Prompt:
Find every line in the data that contains the word "Norden". Return each of those lines.
%%
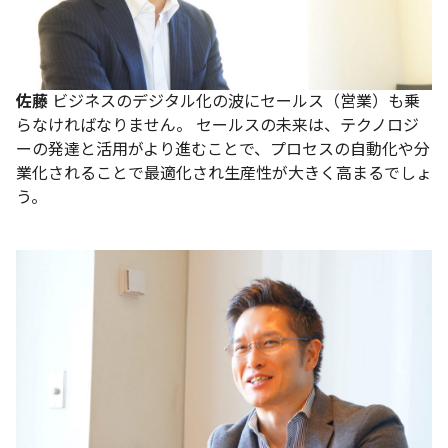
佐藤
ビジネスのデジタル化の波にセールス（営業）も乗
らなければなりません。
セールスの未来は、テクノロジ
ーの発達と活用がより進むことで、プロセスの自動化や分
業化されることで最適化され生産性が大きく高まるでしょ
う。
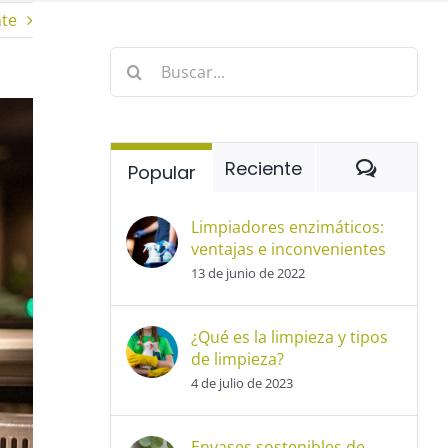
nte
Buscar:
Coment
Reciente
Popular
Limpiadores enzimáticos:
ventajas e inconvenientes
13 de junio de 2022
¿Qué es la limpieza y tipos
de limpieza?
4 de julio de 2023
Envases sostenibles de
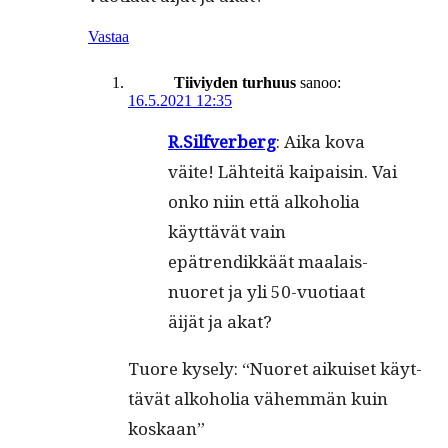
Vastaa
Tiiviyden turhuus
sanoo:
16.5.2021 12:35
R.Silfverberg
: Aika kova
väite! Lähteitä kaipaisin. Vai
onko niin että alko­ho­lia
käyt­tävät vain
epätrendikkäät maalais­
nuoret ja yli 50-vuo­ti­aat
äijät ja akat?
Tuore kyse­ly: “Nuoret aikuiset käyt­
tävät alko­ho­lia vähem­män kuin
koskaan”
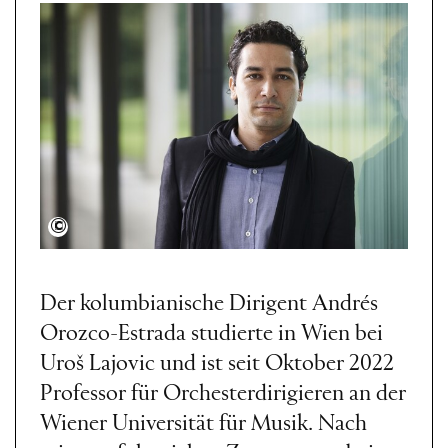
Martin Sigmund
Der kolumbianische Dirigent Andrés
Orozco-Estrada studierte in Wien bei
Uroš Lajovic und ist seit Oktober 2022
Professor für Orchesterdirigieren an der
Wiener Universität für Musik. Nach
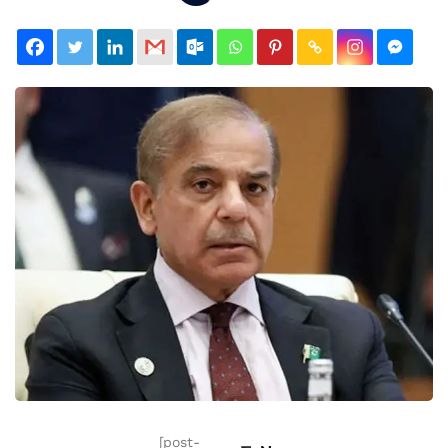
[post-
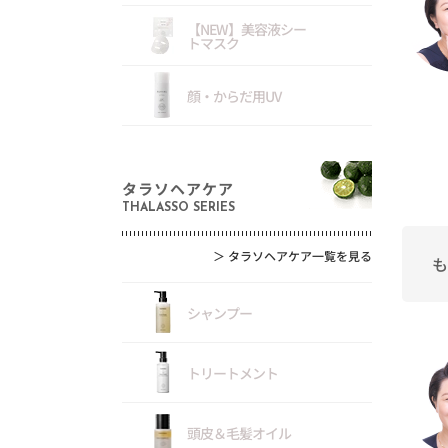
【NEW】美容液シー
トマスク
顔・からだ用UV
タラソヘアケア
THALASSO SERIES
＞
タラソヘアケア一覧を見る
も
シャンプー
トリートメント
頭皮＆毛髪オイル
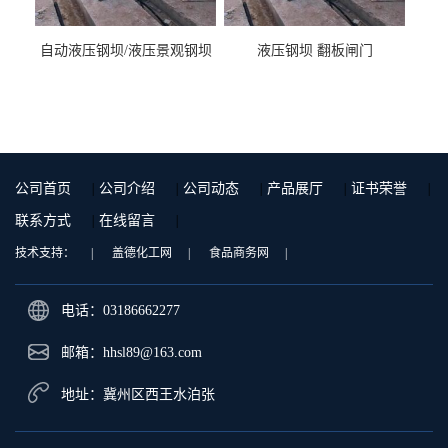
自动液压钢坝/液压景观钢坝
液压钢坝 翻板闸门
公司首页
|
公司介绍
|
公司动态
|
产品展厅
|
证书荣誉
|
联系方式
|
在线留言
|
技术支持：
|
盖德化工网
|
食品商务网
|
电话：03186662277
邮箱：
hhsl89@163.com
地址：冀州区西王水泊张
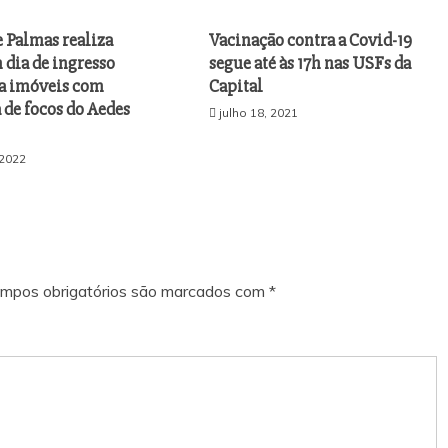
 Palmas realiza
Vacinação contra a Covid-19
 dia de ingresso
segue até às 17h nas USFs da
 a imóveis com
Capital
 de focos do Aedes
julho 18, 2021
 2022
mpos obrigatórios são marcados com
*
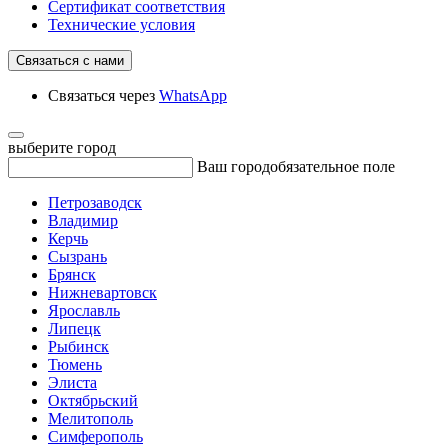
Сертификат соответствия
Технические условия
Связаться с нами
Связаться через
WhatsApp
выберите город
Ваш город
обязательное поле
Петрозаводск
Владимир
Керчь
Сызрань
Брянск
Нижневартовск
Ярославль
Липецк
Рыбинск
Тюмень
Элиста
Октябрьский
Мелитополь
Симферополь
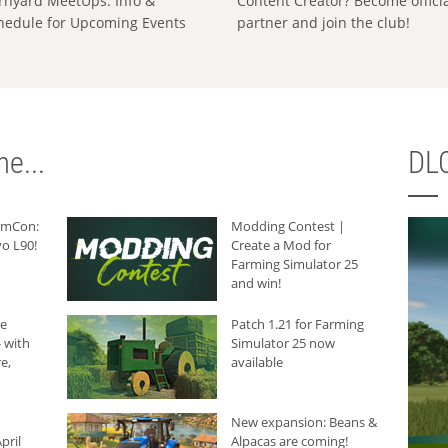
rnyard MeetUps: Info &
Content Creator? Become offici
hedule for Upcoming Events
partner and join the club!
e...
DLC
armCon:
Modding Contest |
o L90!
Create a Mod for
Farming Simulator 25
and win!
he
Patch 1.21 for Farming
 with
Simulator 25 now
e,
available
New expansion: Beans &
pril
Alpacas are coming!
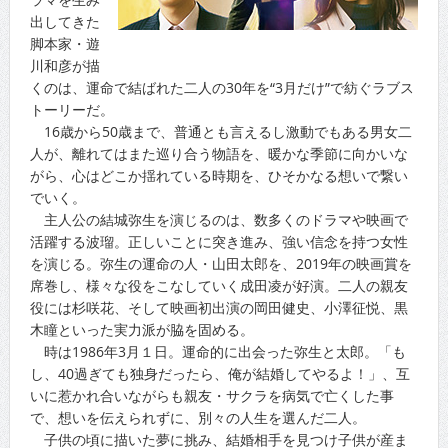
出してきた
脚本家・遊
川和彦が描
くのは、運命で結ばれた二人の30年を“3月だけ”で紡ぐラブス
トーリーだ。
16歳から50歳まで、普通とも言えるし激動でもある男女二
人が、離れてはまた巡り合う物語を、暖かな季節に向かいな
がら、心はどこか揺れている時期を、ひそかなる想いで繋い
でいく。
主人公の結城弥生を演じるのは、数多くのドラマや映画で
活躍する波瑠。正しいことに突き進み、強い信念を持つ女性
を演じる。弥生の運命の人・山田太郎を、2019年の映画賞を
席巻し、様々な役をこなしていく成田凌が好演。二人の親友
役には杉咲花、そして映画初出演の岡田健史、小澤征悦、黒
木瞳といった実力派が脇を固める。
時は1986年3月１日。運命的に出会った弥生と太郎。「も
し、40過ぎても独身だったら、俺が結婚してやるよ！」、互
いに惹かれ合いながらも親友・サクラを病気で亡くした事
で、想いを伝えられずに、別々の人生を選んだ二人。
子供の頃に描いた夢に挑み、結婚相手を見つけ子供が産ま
%%
%%
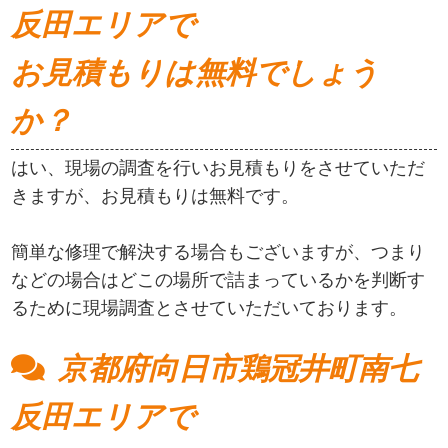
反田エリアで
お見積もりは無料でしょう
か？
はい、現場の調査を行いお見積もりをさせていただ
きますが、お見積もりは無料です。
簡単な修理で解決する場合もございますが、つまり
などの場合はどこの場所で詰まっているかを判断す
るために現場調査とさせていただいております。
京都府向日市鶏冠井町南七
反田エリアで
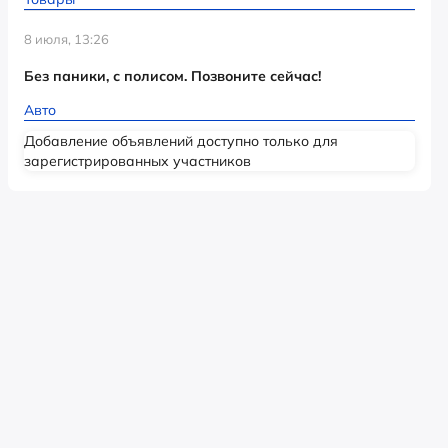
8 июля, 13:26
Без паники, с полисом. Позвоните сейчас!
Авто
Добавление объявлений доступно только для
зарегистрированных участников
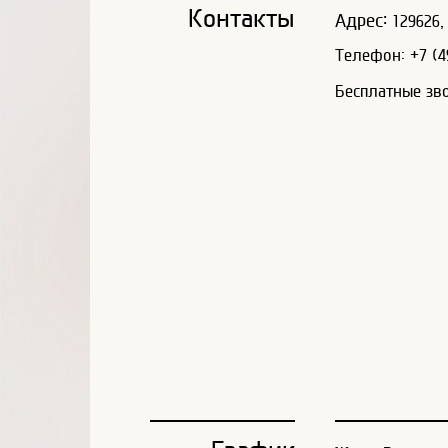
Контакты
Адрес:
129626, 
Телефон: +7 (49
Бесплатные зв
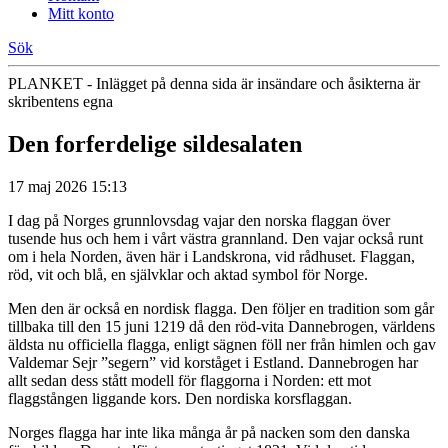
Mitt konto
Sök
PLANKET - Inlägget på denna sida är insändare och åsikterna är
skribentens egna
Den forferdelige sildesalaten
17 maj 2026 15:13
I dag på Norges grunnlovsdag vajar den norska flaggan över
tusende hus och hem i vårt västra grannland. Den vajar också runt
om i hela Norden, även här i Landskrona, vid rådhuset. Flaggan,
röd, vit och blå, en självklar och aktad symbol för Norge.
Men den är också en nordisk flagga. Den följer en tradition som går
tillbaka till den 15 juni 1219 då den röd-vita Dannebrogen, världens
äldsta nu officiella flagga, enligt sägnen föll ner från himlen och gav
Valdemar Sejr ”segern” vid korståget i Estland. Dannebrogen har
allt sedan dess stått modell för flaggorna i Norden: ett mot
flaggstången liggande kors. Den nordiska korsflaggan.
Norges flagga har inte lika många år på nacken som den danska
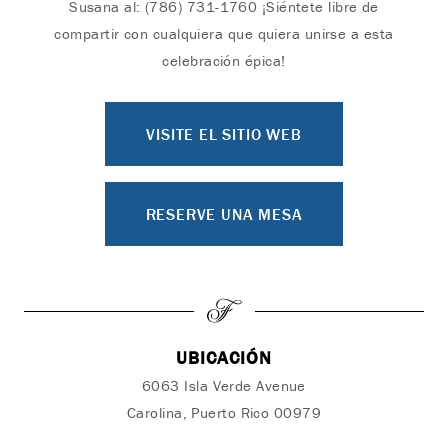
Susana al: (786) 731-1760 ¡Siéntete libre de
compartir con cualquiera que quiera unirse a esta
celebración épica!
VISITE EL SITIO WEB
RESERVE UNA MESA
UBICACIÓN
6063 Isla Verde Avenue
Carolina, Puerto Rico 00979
%%
Task result:
om i hela Norden, även här i Landskrona, vid rådhuset. Flaggan,
allt sedan dess stått modell för flaggorna i Norden: ett mot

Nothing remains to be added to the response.